START DATA LISTING

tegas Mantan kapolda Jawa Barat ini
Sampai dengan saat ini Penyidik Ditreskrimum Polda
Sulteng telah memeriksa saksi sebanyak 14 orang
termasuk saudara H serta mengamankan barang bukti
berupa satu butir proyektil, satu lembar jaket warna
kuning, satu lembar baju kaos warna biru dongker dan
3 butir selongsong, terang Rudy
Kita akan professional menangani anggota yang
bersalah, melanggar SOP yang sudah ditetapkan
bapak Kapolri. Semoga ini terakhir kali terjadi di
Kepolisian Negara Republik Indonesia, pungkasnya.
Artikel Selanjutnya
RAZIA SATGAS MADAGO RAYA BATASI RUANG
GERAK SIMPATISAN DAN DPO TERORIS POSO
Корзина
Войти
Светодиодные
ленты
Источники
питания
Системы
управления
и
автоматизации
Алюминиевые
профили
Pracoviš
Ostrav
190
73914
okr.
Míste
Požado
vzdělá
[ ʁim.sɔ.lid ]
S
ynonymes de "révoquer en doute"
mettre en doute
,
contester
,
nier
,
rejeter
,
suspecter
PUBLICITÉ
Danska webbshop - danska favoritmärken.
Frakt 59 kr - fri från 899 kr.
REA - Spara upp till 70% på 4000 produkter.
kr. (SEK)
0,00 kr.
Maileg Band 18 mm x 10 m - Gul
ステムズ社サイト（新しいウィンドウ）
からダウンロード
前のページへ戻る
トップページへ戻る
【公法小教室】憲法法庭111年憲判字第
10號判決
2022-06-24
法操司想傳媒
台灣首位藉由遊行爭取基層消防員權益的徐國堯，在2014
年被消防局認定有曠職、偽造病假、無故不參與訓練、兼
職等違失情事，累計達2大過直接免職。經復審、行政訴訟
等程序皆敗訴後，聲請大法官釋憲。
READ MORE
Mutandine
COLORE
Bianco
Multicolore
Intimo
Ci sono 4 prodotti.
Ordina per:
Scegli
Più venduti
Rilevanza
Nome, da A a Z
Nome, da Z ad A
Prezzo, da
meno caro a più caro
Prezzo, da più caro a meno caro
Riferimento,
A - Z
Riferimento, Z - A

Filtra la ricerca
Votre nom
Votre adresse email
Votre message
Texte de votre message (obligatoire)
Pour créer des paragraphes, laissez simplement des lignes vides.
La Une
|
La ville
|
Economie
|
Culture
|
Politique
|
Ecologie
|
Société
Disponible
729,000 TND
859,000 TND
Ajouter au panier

END DATA LISTING

__WHAT YOU WILL DO__:
Output these and nothing else: the lines from the one holding "Ci sono 4 prodotti." through the final line of the entries above, exactly as they appear.

__SOLUTION__:
Ci sono 4 prodotti.
Ordina per:
Scegli
Più venduti
Rilevanza
Nome, da A a Z
Nome, da Z ad A
Prezzo, da
meno caro a più caro
Prezzo, da più caro a meno caro
Riferimento,
A - Z
Riferimento, Z - A

Filtra la ricerca
Votre nom
Votre adresse email
Votre message
Texte de votre message (obligatoire)
Pour créer des paragraphes, laissez simplement des lignes vides.
La Une
|
La ville
|
Economie
|
Culture
|
Politique
|
Ecologie
|
Société
Disponible
729,000 TND
859,000 TND
Ajouter au panier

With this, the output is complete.